Gwen tried to smile.
“I’d be scared too, but think about facts. If whatever causes this disease can be transmitted by an accidental needle-stick, it hasn’t happened yet. Which means the risk has got to be very, very low.”
She looked at the basin and said, “Kevin, the only thing reassuring me is the smell of iodine.”
They lapsed into silence, hands immersed together for the next five minutes. Then she stood up.

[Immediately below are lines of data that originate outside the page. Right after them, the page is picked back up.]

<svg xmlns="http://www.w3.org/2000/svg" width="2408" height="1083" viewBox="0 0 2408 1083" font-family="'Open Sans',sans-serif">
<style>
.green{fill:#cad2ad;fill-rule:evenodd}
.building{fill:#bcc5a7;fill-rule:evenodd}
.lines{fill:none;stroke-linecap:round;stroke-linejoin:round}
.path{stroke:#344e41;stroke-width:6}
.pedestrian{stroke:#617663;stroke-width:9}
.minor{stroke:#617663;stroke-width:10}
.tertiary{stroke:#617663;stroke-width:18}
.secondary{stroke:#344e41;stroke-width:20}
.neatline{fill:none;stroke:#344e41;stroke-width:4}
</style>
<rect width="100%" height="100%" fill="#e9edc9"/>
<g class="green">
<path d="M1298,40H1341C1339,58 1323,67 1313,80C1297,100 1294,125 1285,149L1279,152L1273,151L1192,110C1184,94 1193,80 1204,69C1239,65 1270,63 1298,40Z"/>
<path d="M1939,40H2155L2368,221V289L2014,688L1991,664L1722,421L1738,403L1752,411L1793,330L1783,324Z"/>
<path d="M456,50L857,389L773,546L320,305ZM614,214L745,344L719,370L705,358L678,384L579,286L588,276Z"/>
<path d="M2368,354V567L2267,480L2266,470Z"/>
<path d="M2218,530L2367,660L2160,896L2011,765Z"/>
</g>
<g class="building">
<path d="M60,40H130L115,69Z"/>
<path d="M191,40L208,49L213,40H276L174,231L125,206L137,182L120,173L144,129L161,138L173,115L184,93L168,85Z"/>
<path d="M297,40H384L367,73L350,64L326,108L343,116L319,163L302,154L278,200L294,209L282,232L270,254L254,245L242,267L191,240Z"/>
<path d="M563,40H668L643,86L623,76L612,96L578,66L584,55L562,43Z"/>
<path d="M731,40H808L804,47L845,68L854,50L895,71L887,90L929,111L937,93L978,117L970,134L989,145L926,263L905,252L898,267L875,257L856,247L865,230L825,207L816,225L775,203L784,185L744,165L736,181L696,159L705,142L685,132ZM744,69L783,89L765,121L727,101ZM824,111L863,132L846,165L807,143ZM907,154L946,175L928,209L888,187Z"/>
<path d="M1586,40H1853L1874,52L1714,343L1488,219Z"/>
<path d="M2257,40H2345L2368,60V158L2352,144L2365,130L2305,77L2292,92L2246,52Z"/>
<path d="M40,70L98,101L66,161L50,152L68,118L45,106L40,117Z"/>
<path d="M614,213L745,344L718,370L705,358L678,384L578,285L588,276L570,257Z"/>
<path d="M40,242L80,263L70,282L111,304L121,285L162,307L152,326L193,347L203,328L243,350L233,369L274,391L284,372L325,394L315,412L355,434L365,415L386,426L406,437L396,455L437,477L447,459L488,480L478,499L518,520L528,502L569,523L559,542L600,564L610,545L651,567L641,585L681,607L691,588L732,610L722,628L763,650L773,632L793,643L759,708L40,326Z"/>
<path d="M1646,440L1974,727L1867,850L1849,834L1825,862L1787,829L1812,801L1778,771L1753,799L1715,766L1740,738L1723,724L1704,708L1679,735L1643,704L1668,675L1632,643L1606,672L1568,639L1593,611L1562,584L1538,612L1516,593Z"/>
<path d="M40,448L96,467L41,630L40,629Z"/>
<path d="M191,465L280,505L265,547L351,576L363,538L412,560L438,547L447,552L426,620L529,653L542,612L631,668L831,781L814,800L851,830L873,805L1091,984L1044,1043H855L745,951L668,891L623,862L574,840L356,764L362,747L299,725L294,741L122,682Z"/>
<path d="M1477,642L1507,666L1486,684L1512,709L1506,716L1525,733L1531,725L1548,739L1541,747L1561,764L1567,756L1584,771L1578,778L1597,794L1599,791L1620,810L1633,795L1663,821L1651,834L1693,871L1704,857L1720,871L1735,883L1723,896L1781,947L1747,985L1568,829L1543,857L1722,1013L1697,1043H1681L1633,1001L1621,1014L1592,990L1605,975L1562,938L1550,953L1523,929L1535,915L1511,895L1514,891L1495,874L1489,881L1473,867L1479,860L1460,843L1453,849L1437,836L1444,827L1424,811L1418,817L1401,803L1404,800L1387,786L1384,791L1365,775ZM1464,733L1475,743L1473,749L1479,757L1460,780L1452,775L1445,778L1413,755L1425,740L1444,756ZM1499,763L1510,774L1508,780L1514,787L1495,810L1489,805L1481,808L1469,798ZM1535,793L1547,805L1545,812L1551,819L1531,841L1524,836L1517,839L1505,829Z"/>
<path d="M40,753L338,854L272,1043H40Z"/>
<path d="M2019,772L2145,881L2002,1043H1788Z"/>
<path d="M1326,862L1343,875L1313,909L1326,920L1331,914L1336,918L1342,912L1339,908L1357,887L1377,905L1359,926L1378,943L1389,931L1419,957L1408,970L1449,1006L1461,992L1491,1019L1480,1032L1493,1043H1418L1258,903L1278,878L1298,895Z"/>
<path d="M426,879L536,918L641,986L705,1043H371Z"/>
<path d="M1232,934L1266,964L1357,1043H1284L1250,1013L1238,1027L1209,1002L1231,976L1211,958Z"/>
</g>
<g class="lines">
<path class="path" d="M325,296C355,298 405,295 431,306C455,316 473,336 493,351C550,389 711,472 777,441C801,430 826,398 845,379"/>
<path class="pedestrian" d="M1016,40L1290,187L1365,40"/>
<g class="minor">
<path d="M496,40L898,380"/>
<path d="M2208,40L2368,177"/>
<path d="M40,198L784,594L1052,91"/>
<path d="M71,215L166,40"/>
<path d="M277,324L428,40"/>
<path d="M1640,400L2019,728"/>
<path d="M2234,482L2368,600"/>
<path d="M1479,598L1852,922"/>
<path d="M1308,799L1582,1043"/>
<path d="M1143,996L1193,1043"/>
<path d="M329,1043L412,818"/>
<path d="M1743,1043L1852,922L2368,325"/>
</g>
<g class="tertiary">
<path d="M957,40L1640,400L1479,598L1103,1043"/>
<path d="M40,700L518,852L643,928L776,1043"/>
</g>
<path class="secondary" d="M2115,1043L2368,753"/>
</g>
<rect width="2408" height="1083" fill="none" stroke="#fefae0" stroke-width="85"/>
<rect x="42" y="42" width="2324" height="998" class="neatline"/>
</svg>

“Think that’s long enough?”
“Probably. Go home, Gwen. I’ll take care of Miller.”
“No, I don’t want anyone else to know about this. If someone sees you putting in his IV, they’ll ask questions.”
“I’m not going to tell anyone. Come on, Gwen. You’ve been here for thirty-six hours. If I tell people you don’t feel well and I’m mopping up for you, they won’t start wondering if you stuck yourself. They might think you’re getting soft or maybe that I’m not really gay and have the hots for you.”
She didn’t smile.
“I need to go back to work and stop thinking about this.”
“Gwen, you need to go home. Get some sleep.”
She gave him a look of utter incredulity.
“You’ve got to be kidding.”
“OK. If you can’t sleep, at least get some rest.”
“Right,” she said, washing off the iodine.
“Talk to Rick. He’ll be there for you.”
She didn’t respond. Head bowed, Kevin followed her back into the ICU.